§ **Try it**
Below are the records; copy each line in them that holds the word "cannot".

§ **Supplied information**

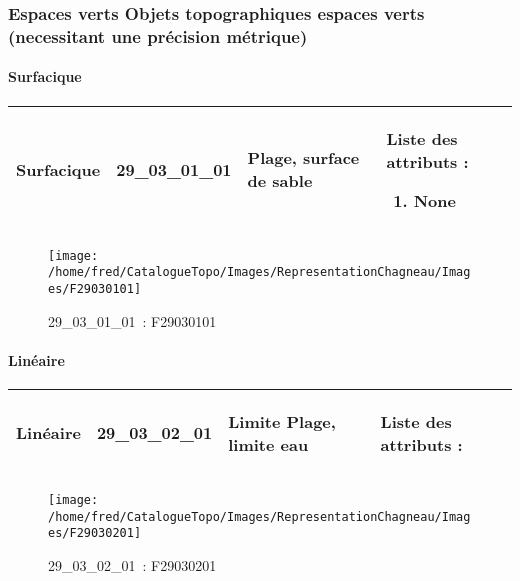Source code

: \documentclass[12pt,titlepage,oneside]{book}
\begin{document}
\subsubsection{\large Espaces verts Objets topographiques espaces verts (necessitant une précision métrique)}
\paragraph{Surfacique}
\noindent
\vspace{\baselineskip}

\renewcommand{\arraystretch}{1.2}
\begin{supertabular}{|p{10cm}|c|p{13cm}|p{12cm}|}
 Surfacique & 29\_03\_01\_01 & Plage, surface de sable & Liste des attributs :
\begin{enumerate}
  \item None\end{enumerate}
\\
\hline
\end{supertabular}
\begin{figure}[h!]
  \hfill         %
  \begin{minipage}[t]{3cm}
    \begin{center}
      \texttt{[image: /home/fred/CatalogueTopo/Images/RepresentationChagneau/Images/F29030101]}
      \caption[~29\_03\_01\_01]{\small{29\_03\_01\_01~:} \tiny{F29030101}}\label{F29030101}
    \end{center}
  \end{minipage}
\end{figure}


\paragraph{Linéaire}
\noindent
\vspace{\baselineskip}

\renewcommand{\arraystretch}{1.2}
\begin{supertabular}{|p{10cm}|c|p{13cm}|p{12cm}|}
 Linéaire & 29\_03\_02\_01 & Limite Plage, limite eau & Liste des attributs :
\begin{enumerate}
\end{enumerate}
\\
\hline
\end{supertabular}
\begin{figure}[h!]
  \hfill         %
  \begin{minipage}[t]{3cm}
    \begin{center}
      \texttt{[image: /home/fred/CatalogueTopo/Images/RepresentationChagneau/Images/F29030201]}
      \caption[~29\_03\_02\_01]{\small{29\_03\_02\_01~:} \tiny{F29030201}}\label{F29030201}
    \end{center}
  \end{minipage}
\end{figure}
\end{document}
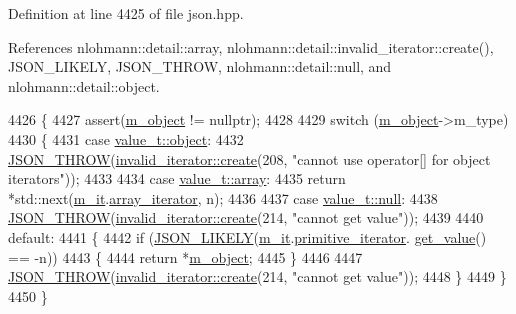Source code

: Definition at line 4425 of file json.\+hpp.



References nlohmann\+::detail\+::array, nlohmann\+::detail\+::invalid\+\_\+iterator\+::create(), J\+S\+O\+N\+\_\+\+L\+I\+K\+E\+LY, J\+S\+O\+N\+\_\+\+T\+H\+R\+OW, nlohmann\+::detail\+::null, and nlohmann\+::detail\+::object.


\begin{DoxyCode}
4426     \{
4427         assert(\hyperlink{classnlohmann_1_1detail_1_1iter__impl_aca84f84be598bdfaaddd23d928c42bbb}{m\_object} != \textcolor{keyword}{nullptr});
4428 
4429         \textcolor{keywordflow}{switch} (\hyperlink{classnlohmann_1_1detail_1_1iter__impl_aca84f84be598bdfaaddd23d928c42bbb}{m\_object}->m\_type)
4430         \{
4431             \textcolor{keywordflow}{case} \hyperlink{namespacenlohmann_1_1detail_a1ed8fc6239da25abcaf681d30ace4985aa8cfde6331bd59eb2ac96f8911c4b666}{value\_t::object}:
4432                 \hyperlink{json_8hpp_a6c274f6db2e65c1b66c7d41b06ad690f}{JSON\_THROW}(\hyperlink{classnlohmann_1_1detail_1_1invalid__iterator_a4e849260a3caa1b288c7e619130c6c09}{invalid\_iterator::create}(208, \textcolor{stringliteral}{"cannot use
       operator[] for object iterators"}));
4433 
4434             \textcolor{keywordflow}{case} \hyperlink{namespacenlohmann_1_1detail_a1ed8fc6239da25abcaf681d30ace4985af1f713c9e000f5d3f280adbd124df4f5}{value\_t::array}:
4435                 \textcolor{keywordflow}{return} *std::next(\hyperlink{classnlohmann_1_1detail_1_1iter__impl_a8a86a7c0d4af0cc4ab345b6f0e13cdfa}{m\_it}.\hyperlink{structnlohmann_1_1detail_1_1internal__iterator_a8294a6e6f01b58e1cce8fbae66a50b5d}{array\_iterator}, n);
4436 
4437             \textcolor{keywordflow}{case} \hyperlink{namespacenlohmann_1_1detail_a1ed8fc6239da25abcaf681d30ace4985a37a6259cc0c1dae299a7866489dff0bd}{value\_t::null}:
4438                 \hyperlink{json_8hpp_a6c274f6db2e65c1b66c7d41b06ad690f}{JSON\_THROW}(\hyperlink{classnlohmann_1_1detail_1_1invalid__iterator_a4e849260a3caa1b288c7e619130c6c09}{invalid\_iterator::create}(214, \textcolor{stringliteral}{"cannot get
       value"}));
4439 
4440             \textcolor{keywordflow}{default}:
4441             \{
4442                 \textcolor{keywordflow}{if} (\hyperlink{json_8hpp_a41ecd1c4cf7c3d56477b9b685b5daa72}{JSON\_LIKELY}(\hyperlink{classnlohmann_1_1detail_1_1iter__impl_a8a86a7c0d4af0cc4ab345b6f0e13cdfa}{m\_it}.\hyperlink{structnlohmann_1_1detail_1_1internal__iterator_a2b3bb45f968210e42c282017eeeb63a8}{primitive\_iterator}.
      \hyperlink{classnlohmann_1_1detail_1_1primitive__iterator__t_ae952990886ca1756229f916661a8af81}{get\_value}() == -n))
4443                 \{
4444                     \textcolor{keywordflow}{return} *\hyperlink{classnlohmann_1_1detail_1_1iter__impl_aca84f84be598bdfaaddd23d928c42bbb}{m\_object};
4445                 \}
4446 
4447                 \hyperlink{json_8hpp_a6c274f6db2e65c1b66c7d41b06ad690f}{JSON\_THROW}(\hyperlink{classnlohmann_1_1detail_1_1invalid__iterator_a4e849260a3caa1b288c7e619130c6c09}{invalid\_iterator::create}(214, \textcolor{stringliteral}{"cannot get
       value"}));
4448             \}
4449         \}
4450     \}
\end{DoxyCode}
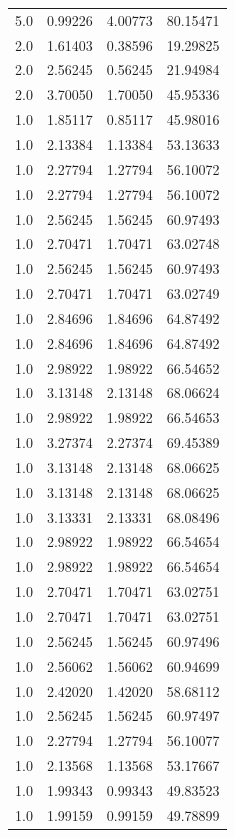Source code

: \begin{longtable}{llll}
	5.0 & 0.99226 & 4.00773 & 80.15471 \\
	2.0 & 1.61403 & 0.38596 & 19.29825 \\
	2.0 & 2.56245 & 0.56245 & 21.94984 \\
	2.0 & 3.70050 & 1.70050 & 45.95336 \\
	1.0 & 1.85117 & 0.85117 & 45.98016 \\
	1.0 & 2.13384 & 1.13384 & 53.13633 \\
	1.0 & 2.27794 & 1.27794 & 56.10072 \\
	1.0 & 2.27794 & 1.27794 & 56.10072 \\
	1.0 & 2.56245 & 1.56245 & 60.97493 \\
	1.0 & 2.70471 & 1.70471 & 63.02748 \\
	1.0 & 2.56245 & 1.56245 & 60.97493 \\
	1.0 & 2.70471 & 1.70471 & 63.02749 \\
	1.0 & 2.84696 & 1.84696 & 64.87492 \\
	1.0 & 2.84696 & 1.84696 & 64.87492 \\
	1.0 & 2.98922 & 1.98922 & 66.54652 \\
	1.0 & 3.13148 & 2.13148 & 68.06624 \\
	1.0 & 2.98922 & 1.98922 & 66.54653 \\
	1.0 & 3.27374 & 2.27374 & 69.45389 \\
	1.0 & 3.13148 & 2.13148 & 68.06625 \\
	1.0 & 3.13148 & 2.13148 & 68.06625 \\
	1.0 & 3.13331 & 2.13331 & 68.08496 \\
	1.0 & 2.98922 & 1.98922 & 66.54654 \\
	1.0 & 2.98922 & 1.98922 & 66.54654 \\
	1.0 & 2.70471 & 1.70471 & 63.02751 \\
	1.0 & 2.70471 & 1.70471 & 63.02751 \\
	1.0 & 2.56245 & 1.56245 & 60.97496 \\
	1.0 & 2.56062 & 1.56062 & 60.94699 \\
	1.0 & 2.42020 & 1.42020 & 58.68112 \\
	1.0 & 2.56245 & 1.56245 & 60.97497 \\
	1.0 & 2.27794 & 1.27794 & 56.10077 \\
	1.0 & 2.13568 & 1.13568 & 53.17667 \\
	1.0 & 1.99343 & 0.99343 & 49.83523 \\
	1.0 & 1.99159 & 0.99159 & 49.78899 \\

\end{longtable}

...

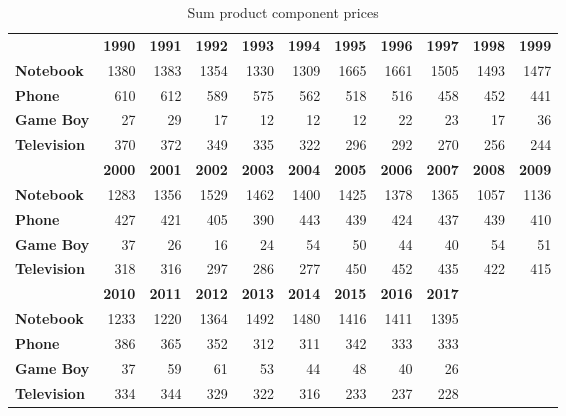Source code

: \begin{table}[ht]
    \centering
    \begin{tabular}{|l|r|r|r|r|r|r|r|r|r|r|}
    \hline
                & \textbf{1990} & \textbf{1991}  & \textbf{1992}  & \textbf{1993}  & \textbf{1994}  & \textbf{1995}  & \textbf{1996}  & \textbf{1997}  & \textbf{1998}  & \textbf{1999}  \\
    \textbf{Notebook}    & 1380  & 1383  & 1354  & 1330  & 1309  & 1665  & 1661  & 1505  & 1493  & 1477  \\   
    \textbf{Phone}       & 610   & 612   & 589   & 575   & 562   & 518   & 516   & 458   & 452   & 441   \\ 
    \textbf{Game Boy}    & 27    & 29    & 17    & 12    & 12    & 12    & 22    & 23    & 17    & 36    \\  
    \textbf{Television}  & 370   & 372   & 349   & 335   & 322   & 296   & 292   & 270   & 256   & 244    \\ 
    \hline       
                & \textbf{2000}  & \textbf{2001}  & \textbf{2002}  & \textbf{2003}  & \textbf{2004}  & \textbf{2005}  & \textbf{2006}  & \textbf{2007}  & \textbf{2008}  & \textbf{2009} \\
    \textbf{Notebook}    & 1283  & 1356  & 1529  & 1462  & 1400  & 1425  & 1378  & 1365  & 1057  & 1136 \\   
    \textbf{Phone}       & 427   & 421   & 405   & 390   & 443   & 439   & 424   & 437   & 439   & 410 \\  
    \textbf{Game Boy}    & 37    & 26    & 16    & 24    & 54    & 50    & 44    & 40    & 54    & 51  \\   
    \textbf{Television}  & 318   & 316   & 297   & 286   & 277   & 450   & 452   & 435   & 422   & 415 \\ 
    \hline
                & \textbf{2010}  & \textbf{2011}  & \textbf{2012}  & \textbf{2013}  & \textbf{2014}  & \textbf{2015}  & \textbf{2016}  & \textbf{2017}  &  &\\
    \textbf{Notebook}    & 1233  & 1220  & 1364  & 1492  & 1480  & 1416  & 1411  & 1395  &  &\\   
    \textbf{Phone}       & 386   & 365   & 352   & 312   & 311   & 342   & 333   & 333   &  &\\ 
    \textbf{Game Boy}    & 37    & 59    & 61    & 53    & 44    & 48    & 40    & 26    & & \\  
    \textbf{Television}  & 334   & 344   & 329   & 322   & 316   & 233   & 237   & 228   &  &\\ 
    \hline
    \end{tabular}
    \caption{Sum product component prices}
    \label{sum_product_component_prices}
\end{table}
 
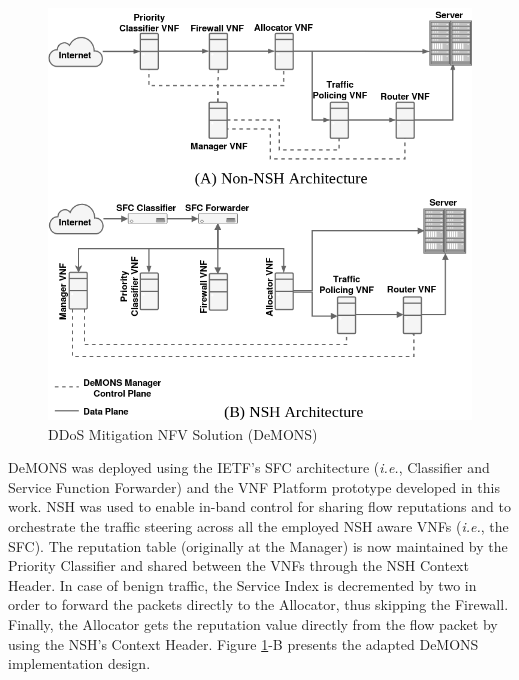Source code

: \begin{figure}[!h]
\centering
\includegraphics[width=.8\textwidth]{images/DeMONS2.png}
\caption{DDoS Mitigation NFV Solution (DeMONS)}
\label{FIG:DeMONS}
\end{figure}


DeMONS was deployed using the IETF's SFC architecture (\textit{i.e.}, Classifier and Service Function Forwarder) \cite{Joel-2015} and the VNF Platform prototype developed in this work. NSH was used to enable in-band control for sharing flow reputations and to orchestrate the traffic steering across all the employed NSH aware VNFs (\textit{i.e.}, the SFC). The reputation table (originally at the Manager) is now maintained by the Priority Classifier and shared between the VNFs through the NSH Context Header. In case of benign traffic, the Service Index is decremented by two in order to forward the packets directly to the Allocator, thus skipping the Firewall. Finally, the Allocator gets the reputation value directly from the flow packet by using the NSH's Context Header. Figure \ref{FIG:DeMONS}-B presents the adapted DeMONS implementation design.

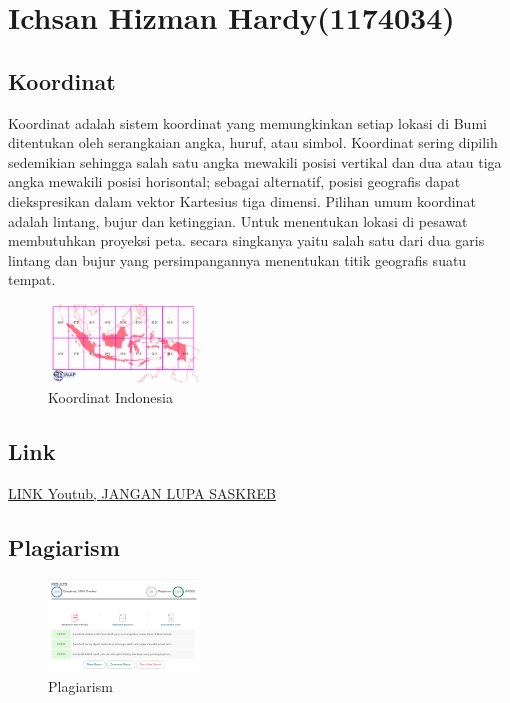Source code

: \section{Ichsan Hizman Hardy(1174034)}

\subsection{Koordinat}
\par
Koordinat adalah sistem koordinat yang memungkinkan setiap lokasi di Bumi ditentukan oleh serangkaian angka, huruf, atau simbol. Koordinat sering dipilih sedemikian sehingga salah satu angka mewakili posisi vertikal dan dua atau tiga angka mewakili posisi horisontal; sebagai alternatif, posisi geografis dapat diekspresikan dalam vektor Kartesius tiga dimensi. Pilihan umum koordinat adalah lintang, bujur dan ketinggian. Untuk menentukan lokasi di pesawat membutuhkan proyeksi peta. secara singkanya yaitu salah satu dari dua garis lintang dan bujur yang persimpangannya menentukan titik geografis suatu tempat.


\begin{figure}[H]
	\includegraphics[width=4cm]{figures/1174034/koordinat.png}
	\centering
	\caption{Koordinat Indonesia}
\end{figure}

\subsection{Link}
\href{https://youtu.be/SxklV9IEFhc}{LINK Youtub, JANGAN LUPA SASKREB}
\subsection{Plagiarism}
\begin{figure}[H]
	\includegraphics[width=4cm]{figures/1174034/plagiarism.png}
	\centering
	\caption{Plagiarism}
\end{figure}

§ **Result for this exercise**
4432                 \hyperlink{json_8hpp_a6c274f6db2e65c1b66c7d41b06ad690f}{JSON\_THROW}(\hyperlink{classnlohmann_1_1detail_1_1invalid__iterator_a4e849260a3caa1b288c7e619130c6c09}{invalid\_iterator::create}(208, \textcolor{stringliteral}{"cannot use
4438                 \hyperlink{json_8hpp_a6c274f6db2e65c1b66c7d41b06ad690f}{JSON\_THROW}(\hyperlink{classnlohmann_1_1detail_1_1invalid__iterator_a4e849260a3caa1b288c7e619130c6c09}{invalid\_iterator::create}(214, \textcolor{stringliteral}{"cannot get
4447                 \hyperlink{json_8hpp_a6c274f6db2e65c1b66c7d41b06ad690f}{JSON\_THROW}(\hyperlink{classnlohmann_1_1detail_1_1invalid__iterator_a4e849260a3caa1b288c7e619130c6c09}{invalid\_iterator::create}(214, \textcolor{stringliteral}{"cannot get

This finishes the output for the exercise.